Per i fenomenologi, invece, l’esperienza in prima persona offre un accesso immediato e non rappresentazionale a noi stessi. La self-awareness è considerata una condizione della coscienza fenomenica, del tutto pre-riflessiva (Zahavi, 2014). Pur non negando, naturalmente, che esistano forme di self-awareness “theory and language dependent”, costituite nei processi intersoggettivi, la primitive self-awareness è considerata indipendente dallo sviluppo concettuale. Contrariamente a quanto sostenuto dai primi teorici dello sviluppo come Piaget e Mahler, le ricerche sulla self-awareness di Philippe Rochat (2004), evidenziarono che i neonati manifestano sin dalle prime settimane di vita un senso di sé minimale, dimostrando di percepire il proprio corpo come differenziato, situato e agente.
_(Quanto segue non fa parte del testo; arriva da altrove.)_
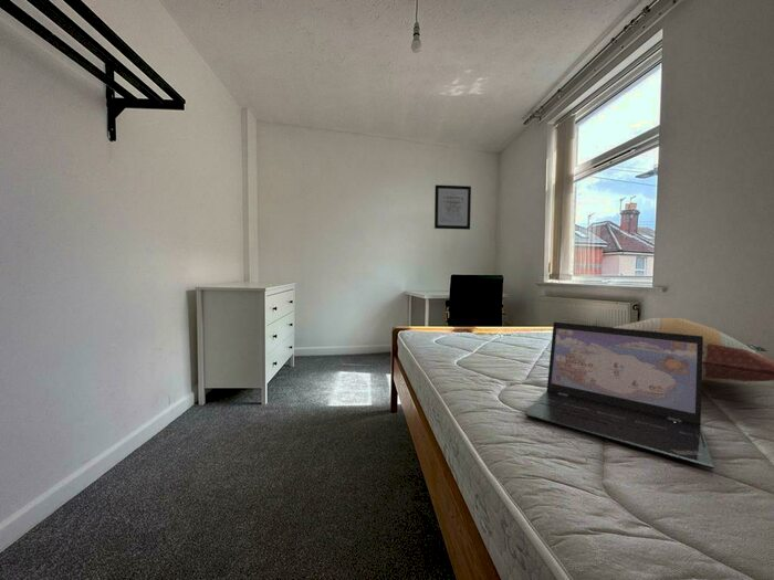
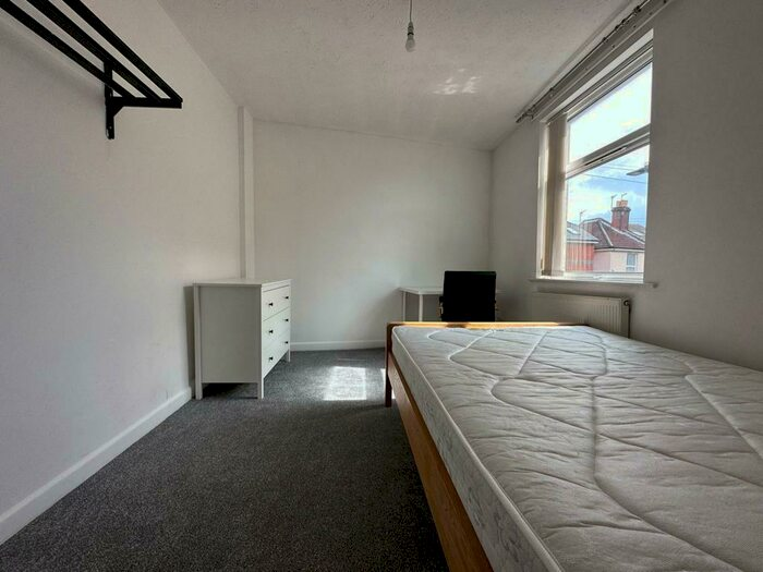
- laptop [523,320,715,470]
- decorative pillow [611,317,774,383]
- wall art [433,183,472,231]
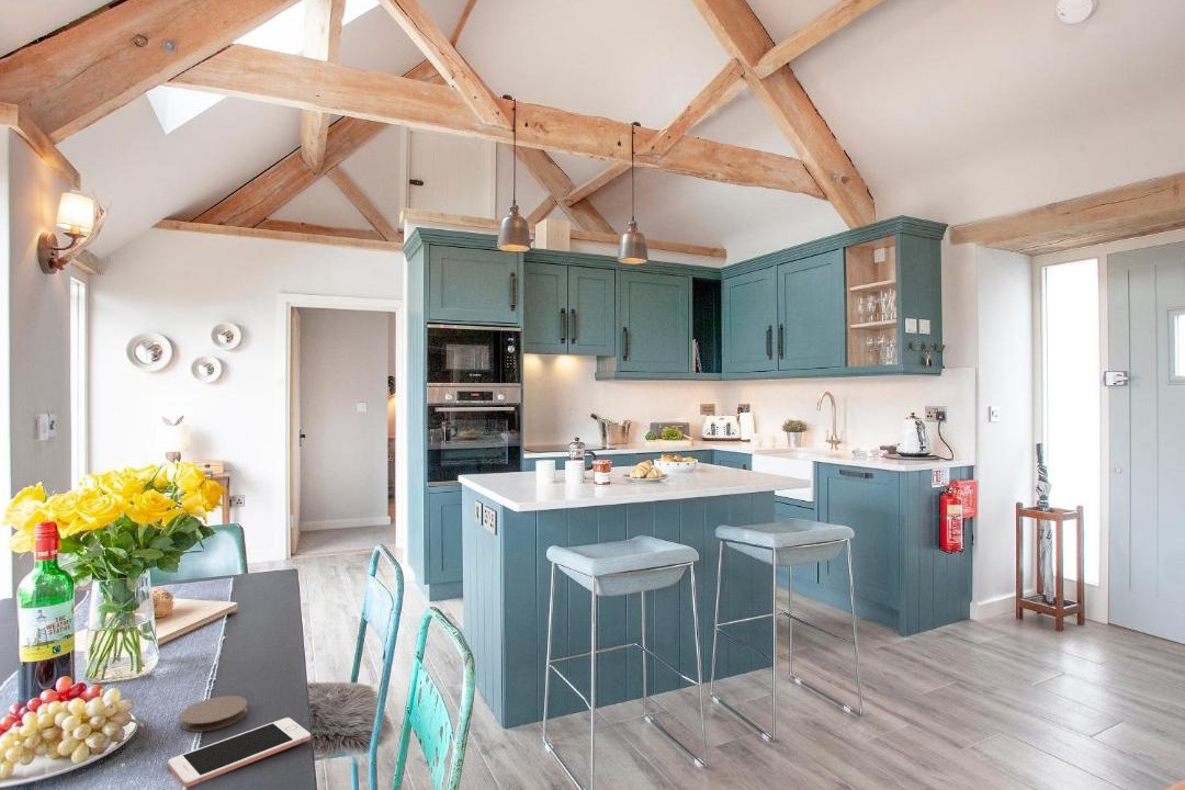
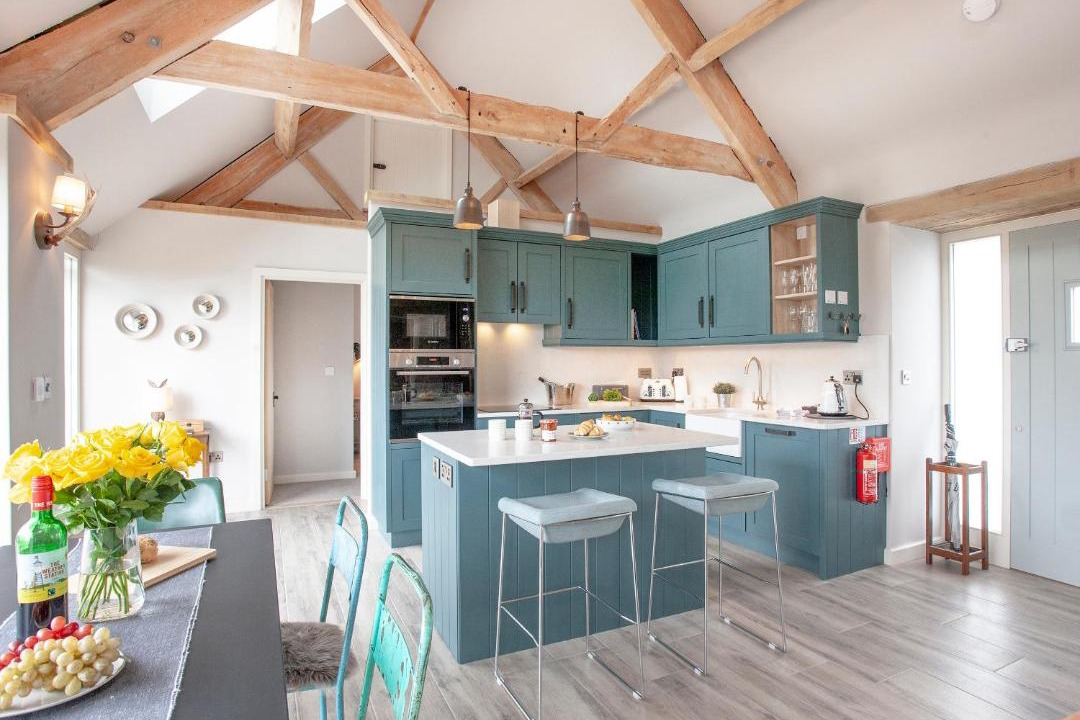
- coaster [179,695,248,733]
- cell phone [167,716,312,789]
Ben prima di ragionare sulla theory of mind, i bambini sviluppano una Self-with-the-other awareness (see., Trevarthen & Aitken, 2001; Reddy, 2008) o co-awareness (Rochat, 2004), evidente sia dalle inclinazioni a coinvolgersi molto precocemente quanto intensamente nelle interazioni sociali (e.g., “the social smile”, imitazioni, proto-conversazioni) sia dalla ricchissima fenomenologia di emozioni self-conscious del primo anno di vita (see for a review Draghi-Lorenz et al., 2001). In una prospettiva heideggeriana, queste forme di co-awareness sono rese possibili dal con-esserci originario.
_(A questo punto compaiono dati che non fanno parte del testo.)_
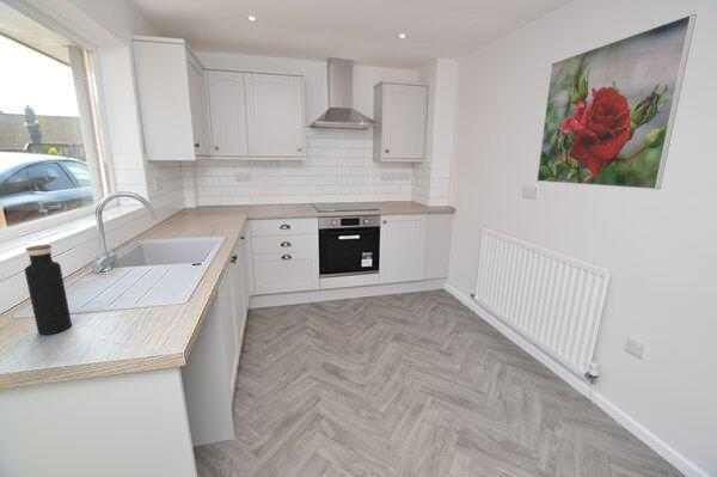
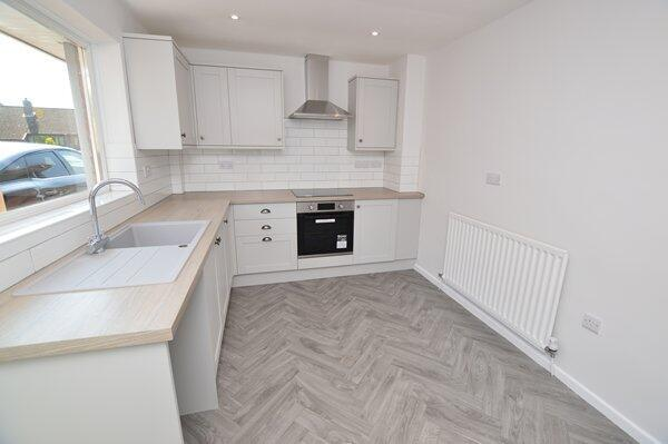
- water bottle [24,244,73,336]
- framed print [535,13,698,190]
Una ricerca più recente (Kristen-Antonow, Sodian, Perst, & Licata, 2015), evidenzia un developmental link tra la precoce responsività del bambino nei confronti del mondo sociale e la successiva self–awareness, mettendo in luce che i modi di rispondere in un gioco di imitazione sociale e durante lo Still Face task sono altamente predittivi della capacità di riconoscersi allo specchio (a 24 mesi) e del senso di continuità personale a 4 anni.

Analogamente, un interessante studio di Rochat e colleghi (2012) evidenzia come il contesto sociale funga da mediatore della tendenza a togliersi lo sticker dalla testa nel mirror task (Rochat et al., 2012), comportamento considerato come l’espressione di un‘ esperienza di sé e non di un riconoscimento di sè (Rochat, 2003).

In questo scenario di riferimento, uno studio appena pubblicato sulla rivista Consciousness & Cognition dal nostro gruppo di ricerca (Zocchi e colleghi, 2018) ha considerato l’effetto della familiarità -data dalla presenza della mamma durante la procedura sperimentale- sul senso di continuità personale di un gruppo di bambini di tre anni.

I risultati delle analisi statistiche hanno confermato che fare esperienza in un contesto di familiarità si riflette positivamente sul compito di riconoscimento di sé nel tempo (Povinelli & Simon, 1996). In altre parole, i bambini sono dei migliori self-recognizer in presenza della madre rispetto che in presenza di uno sperimentatore estraneo. Nel contesto familiare il bambino si ri-trova, pre-riflessivamente, in una certa tonalità emotiva, intesa come esistenziale , ovvero come “unità avvolgente di vita e mondo” che ha già aperto l’essere-nel-mondo nella sua totalità, rendendo possibile un dirigersi verso (Bollnow, 2009).

Diversi studi in letteratura hanno evidenziato che in situazioni si joint engagement i bambini tendono a manifestare capacità che in condizioni diverse non emergono (Moll, Carpenter & Tomasello 2007). Come discusso da Zahavi & Rochat (2015), dai 14 mesi, i bambini sanno riconoscere la shared experience come speciale e sanno discriminare tra objects experienced ‘we’ as opposed to ‘I’ alone (Moll, Richter, Carpenter & Tomasello 2008).

Per il bambino, il caregiver rappresenta una possibilità di accesso a sé e al senso umano condiviso (Arciero & Bondolfi, 2009); egli è soprattutto partner di risonanza congiunta, sorgente di con-senso. In questo senso, il bambino e la sua mamma condividono aperture di mondo: il mondo è più comodo e abitabile in presenza della mamma.